I have never dealt with so much hatred before. So much hatred for this one person. So much hatred for myself. So much anger. So much that I want to feel my fists cracking against his smug face, full of pride, with not an ounce of guilt for stabbing me on my back, on more than one occasion. These were mixed with profound sadness that she had made her choice very clear. We are strangers once again. Not only that, she leapt to that son of a bitch’s defense.
So much negative feeling that I feel it chewing away at my soul slowly. Everyday I wake up, I feel there are many great battles roaring in myself. Battle against sorrow. Battle against sadness. Battle against abandonment. Battle against anger. Battle against loneliness. Battle against guilt. Battle against giving up on life and love. Battle against myself.
My time in Australia is slowly becoming a wrenchingly sad journey of my life. I had so much happy memories that it’s incredibly sad for me that I would never experience them again. I have a gut feeling happy times were over so I am pretty sure those times might be the last times I am truly happy.
I wonder if it’s time to move, geographically and career-wise.
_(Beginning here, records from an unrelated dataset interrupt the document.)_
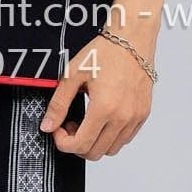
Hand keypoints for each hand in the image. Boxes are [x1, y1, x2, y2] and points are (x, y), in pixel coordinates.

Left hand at [38, 33, 153, 158]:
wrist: (132, 39)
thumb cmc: (105, 52)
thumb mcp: (73, 75)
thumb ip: (58, 104)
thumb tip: (48, 125)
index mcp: (104, 108)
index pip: (81, 145)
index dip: (63, 143)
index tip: (58, 130)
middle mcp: (123, 117)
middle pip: (96, 152)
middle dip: (77, 144)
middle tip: (70, 125)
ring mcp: (136, 117)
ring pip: (112, 149)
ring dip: (95, 142)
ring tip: (86, 122)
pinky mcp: (143, 114)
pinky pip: (125, 138)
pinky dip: (111, 136)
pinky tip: (101, 119)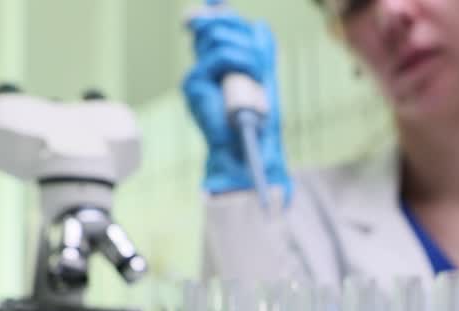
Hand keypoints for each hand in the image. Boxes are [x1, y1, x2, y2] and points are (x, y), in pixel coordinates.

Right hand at [183, 13, 290, 201]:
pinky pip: (221, 56)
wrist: (249, 148)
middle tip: (258, 63)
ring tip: (256, 78)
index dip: (216, 10)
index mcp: (219, 63)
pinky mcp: (193, 83)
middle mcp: (204, 66)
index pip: (212, 25)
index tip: (216, 0)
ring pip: (220, 36)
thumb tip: (260, 25)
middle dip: (243, 33)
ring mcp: (197, 73)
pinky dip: (242, 63)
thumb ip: (260, 51)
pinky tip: (250, 77)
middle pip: (217, 23)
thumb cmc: (258, 119)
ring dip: (247, 54)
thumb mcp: (264, 77)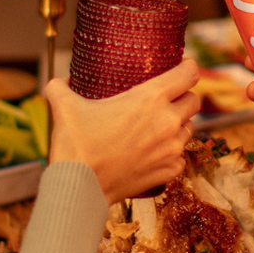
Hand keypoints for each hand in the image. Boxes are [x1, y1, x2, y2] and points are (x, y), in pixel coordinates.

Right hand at [46, 61, 199, 202]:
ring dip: (178, 125)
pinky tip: (153, 152)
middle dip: (183, 97)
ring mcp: (171, 148)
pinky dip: (171, 153)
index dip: (187, 67)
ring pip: (189, 129)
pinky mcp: (169, 171)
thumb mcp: (64, 106)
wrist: (79, 185)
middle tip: (166, 100)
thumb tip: (59, 82)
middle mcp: (167, 121)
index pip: (189, 73)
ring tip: (157, 127)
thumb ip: (61, 87)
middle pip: (194, 101)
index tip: (180, 68)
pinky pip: (181, 156)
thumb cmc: (75, 144)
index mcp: (150, 98)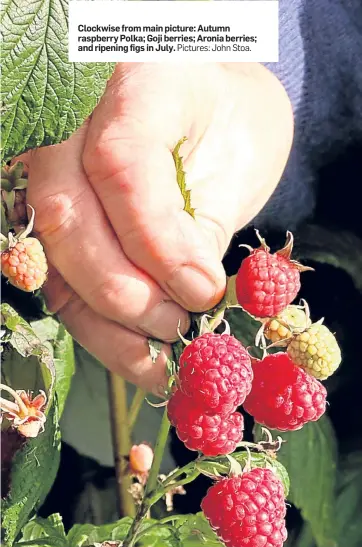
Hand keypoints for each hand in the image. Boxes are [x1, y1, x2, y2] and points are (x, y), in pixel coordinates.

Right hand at [26, 63, 292, 392]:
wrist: (206, 110)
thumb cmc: (229, 127)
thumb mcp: (241, 156)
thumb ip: (203, 224)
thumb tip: (191, 303)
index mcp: (130, 80)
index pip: (120, 164)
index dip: (157, 241)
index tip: (203, 290)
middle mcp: (67, 120)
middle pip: (65, 216)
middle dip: (124, 292)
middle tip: (180, 326)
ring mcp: (45, 171)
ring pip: (51, 259)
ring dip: (108, 324)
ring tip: (165, 353)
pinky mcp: (44, 224)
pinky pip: (59, 285)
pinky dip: (100, 333)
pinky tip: (143, 359)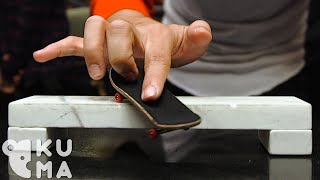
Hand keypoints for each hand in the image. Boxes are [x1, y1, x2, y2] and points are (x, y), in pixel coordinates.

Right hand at [33, 10, 211, 100]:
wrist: (147, 33)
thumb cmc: (164, 43)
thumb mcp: (185, 44)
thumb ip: (196, 40)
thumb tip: (204, 30)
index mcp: (154, 34)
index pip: (155, 51)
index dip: (154, 73)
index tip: (150, 95)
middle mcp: (130, 29)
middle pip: (118, 33)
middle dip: (120, 58)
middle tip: (126, 78)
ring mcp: (110, 34)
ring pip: (94, 30)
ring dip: (92, 51)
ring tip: (97, 74)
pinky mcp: (96, 42)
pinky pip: (75, 40)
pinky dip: (58, 48)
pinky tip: (43, 56)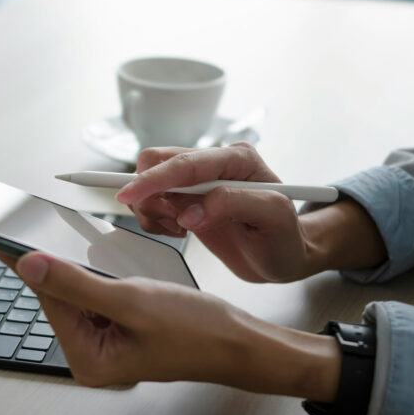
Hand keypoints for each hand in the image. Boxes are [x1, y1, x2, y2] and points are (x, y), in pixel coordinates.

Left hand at [6, 252, 339, 399]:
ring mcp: (105, 341)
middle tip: (28, 222)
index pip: (48, 299)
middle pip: (58, 296)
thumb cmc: (197, 331)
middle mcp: (91, 354)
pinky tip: (92, 255)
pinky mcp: (118, 326)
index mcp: (87, 359)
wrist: (241, 342)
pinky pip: (94, 292)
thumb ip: (76, 283)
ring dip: (73, 265)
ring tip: (56, 235)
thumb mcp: (132, 301)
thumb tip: (29, 265)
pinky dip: (93, 271)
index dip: (26, 262)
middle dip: (51, 262)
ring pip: (75, 291)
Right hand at [116, 143, 317, 282]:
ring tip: (182, 230)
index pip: (185, 163)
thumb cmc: (285, 237)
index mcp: (237, 158)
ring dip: (154, 210)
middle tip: (175, 223)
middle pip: (156, 161)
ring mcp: (196, 179)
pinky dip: (155, 219)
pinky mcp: (184, 197)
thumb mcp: (274, 217)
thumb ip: (234, 204)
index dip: (154, 179)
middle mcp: (213, 162)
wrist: (282, 256)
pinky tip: (180, 230)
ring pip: (149, 182)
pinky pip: (151, 200)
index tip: (128, 195)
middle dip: (151, 195)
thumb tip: (190, 211)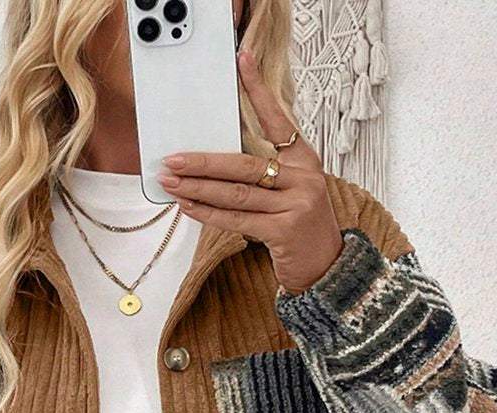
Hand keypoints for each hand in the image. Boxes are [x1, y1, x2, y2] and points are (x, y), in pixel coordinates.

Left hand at [156, 48, 343, 294]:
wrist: (325, 267)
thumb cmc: (300, 227)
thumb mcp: (290, 192)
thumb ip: (264, 174)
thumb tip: (214, 162)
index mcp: (304, 160)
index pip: (278, 119)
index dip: (258, 91)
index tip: (242, 62)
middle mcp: (303, 178)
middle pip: (244, 164)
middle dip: (203, 162)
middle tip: (173, 158)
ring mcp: (296, 205)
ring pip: (237, 193)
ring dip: (198, 188)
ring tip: (171, 182)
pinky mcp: (285, 231)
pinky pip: (238, 220)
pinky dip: (209, 214)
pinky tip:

Move? To where from here? I am so screwed up in my head.
No matter how shit things used to get, I used to be able to force a smile and pick myself up. Nowadays, I would look into the mirror and tried to force a smile and I will break down crying.
Horrible horrible feelings.
No matter how much I cussed at the bastard, the hatred doesn’t seem to fade. And he would carry on living everyday without any remorse. Man, this double whammy is so unfair. Life never is, never meant to be.
And I have to refrain myself for wishing something bad to happen to him. God knows why I would even try to do this. Perhaps as an atonement for my guilt and my mistakes with regards to Dory. And that’s another battle….
I wonder how would this war conclude.